#### Document text ####

Last night, I met a couple of friends-film aficionados- for a beer, a discussion developed and we talked about the pros and cons shooting with DSLR’s, full frame vs APSC’s, the DSLR form factor and the ridiculousness of building up insanely complex rigs around them, which, we all agreed, look great in photos on advertising pages, but are rather awkward in use because of their complexity and bulkiness. We mostly agreed that we prefer shooting with a Canon C300 or Sony FS700. Professional control without having to resort to add-ons. more after the break
Then we got all bend out of shape about sensor size, I insisted that after working extensively with cameras like the Sony FS100, FS700, the Canon C300, 5DmarkIII and the Nikon D800E I prefer the “pixels with soul” when shooting with full frame cameras over anything from a super35mm or APCS sized sensor. (The C300 takes a special place, more on that later)
The dynamic range I get from the FF cams combined with the shallow depth of field looks magical to me.
The C300 is an exception because it delivers the best dynamic range (better codec) however, it falls short in the shallow depth of field department. The camp was split over these cameras and once we started talking about sound recording, we agreed again, the advantage shifted back to the pro oriented video cams, we all agreed that we need XLR inputs, and proper controls to monitor sound. We also agreed that fewer accessories are safer, especially on sets where time is money and your producer might just kill you if you ask to have the actors re-act a scene because you didn’t realize you puny microphone cable wasn’t all they way plugged in or something else on your perpetuum mobile look alike rig came loose and screwed up a take.
Since the introduction of the revolutionary Canon5Dmk2 (and Panasonic GH2) we also agreed that we haven’t seen anything that would excite us as much as those announcements back in the days.
And then another friend of mine showed up who isn’t a professional filmmaker, but heavily involved with charity work in Africa. He shoots with a small (tiny sensor) outdated Sony handy-cam to promote his cause. A mix of documentary and narrative editorial style clips, some of them quite impressive. He doesn’t care about sensor size, mf, focus peaking, rigs, nd faders, he just needs to get his point across. He wants his videos to look and sound professional and he prefers a small unobtrusive package. Changing lenses? You can change lenses on a video camera? The last statement cost him a round of beer.
We ended up talking about the new Sony RX10 for the rest of the evening, this might just be the perfect camera for my friend, the charity worker and documentarist.
My other friends hadn’t looked at the specs very closely. When I mentioned that I really believe this camera could be very interesting for all of us (even achieve GH2 cult status), because there is no line skipping and Sony finally managed to employ a processor powerful enough to allow for full 5k readout (sadly we will only be able to record it in full HD) we all knew that this should result in much cleaner looking footage than what we are used to from our DSLR’s. It also has a built in ND filter, clean HDMI (4:2:2) out, Zebra and peaking options…… I had their attention.

#### Supplied information ####

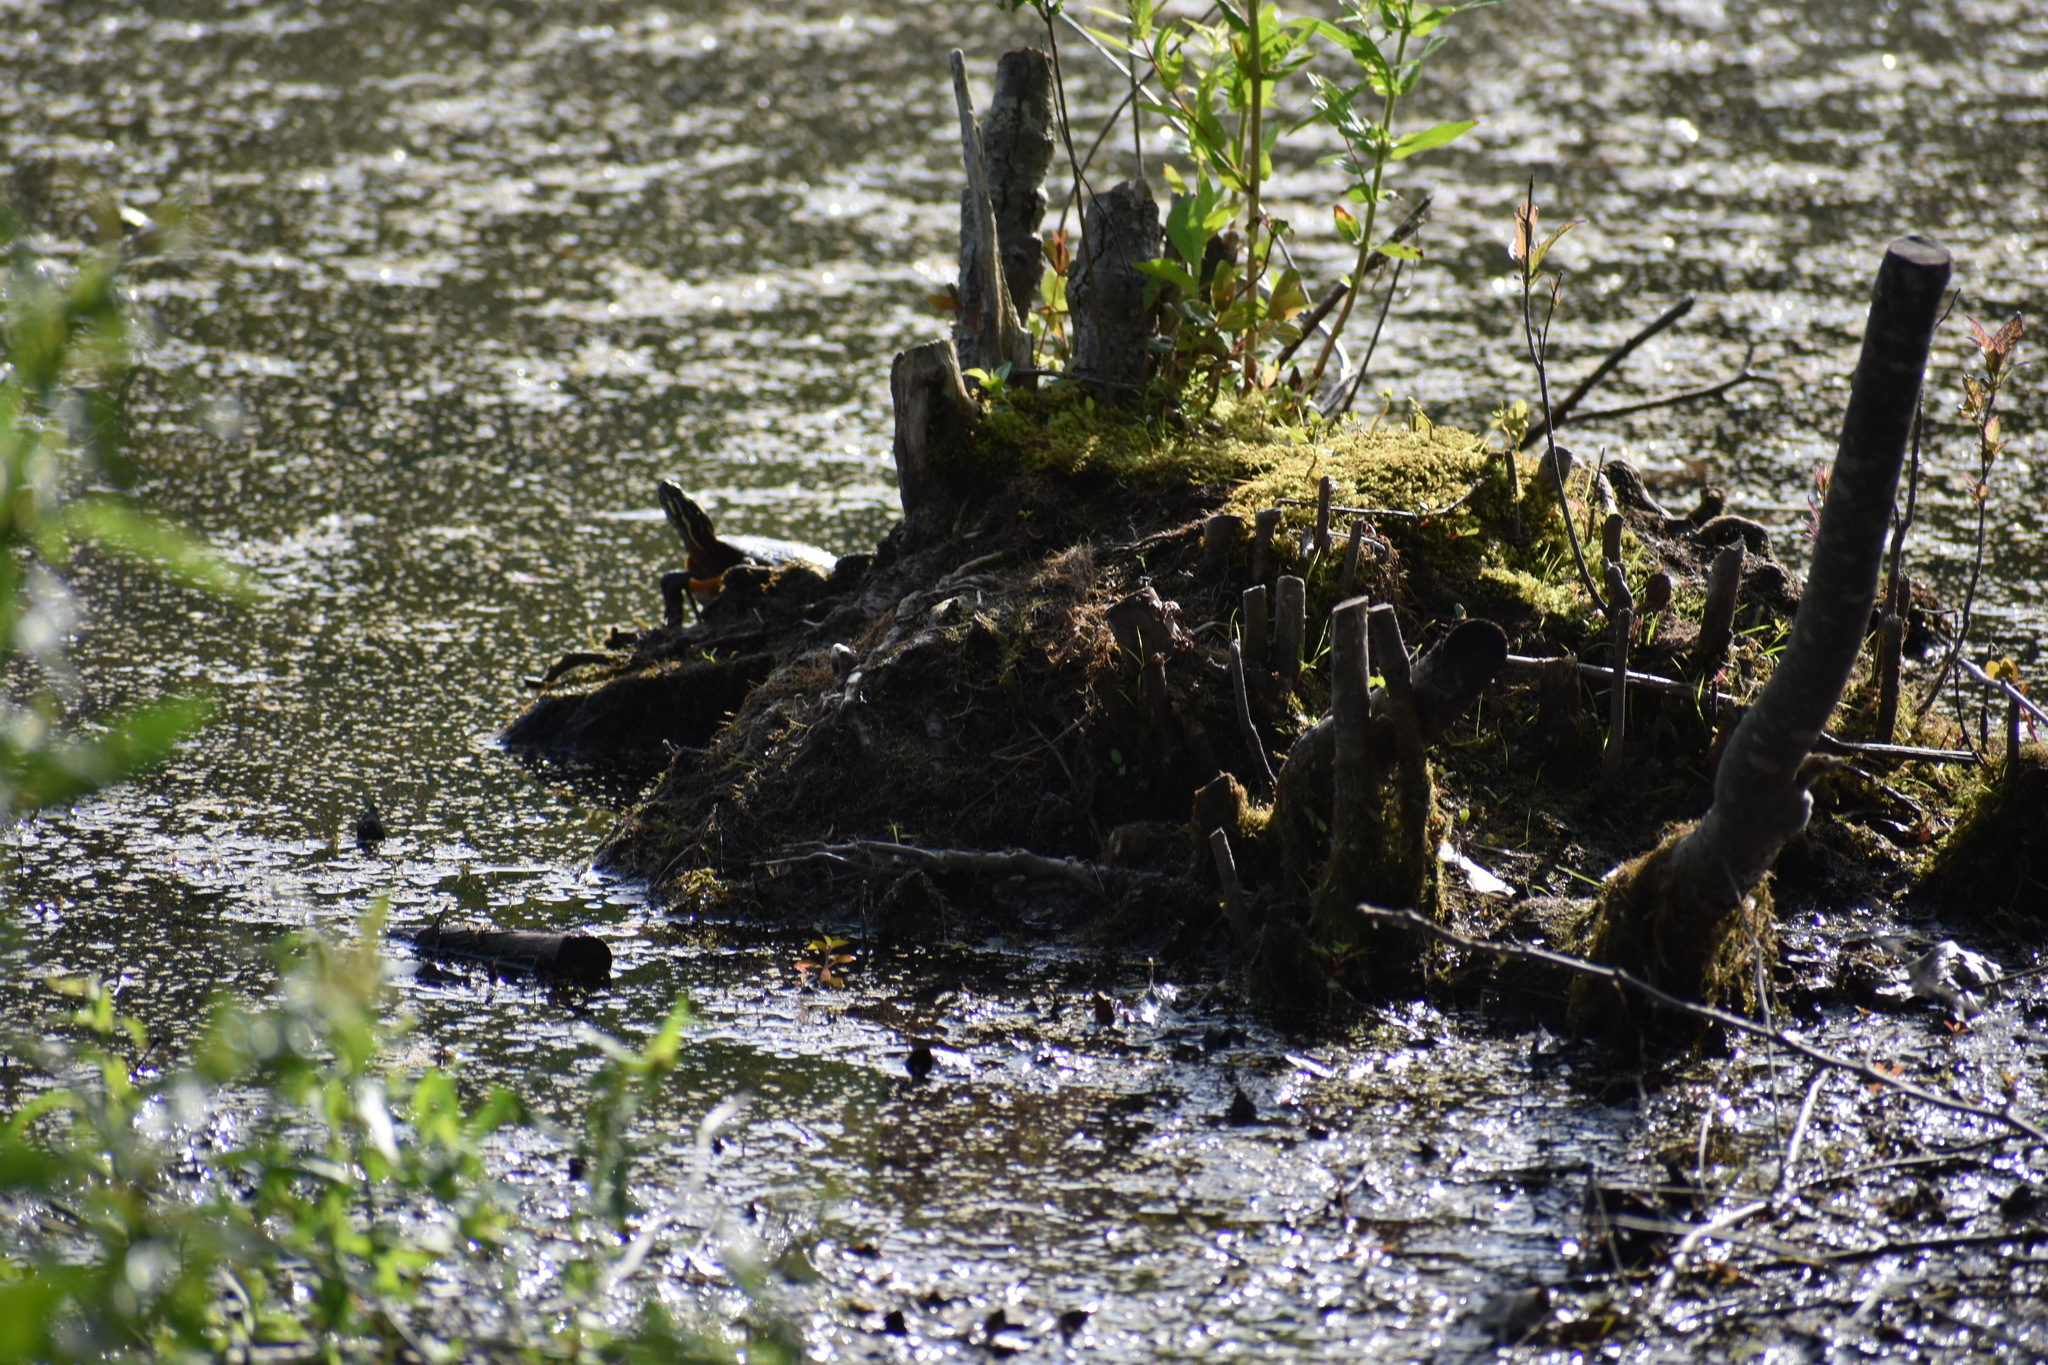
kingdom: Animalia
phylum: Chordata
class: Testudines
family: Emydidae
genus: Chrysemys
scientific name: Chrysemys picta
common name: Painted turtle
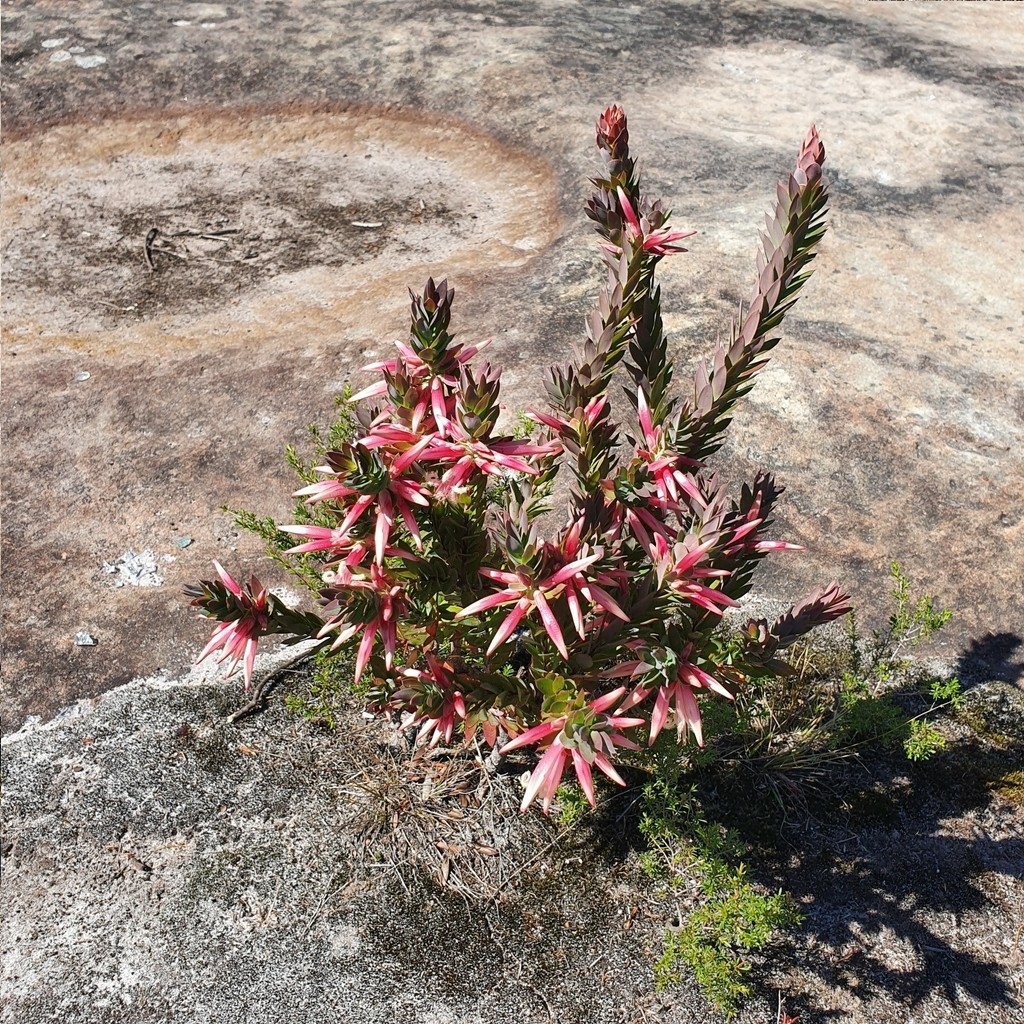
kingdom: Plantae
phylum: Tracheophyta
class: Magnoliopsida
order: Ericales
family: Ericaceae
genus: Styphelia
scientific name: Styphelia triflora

####

**Problem set:**
1. Write out the taxonomic listing above line for line, from the painted turtle entry through the Styphelia triflora entry, leaving out the pictures.
2. Continue the account of the evening's camera discussion from the point where it stops.

**Responses for each task:**
1.
kingdom: Animalia
phylum: Chordata
class: Testudines
family: Emydidae
genus: Chrysemys
scientific name: Chrysemys picta
common name: Painted turtle
kingdom: Plantae
phylum: Tracheophyta
class: Magnoliopsida
order: Ericales
family: Ericaceae
genus: Styphelia
scientific name: Styphelia triflora

2.
Okay. Built in ND filter, though only up to three stops, with base ISO of 125 (expandable to 80-not sure if this will work in video mode) a constant aperture of 2.8 stabilized Zeiss Vario Sonnar, covering a massive range from 24mm to 200mm equiv, a 1.4M EVF and an articulated screen…everyone was seriously interested and the questions kept coming.
Mic input and head phone jack? CHECK. Manual audio controls. CHECK. The only external accessory one would need to attach would be either a Sony XLR-K1M or something like the juicedLink RM333 Riggy, to set up a seriously professional no nonsense, run&gun machine. Remember, we are aiming for the “less is more” solution here.
Then there is also the option for clean HDMI out for the ones who need incredible high bit rates.
And let’s not forget, judging by the photo quality we got from the RX100 and RX100II, this might also be a great camera for the “photos only” documentarists. Raw. Check. 10fps, now that is huge. Plenty of resolution from the 20mp backlit cmos sensor, and we already know from the RX100 and RX100II it will be descent in low light, shallow depth of field, not amazing, decent at the long end, but at the end of the day not that important, in fact lots of depth of field is often preferred by documentary shooters. The video below was shot with the RX100.
Pay attention to af performance in the clip below, shot with the RX100II, this would have been very difficult to pull off with a dslr rig and mf
Get two RX10’s one set up for Video and sound, the other for photos, a wireless lavalier kit, a good shotgun mic, tripod, portable slider and you are pretty much ready for everything. And you can pack it in a carry on backpack with your laptop and all the other stuff you need when on the road.
Last beer, back to reality, let wait and see if the RX10 really delivers, I am pretty positive it will, I can’t wait to get my hands on it. Will the full sensor read out really deliver noticeably better footage, let’s keep in mind it will record in the highly compressed H.264 format. ( Not a problem for general work with the FS100/FS700). Video below, FS700
Then there is low light, will video be as impressive as taking photos at higher ISO? I am also very curious about focus peaking accuracy, since we only get a 1.4M EVF (not 2.4 like on the A7 and A7r) and about continuous af and stabilization in video mode which for many is just as important as mf control.
If everything promised holds true once we start shooting with it, then I have no doubt the RX10 will rise to rule that particular segment of the market and displace the current aging king, the GH3.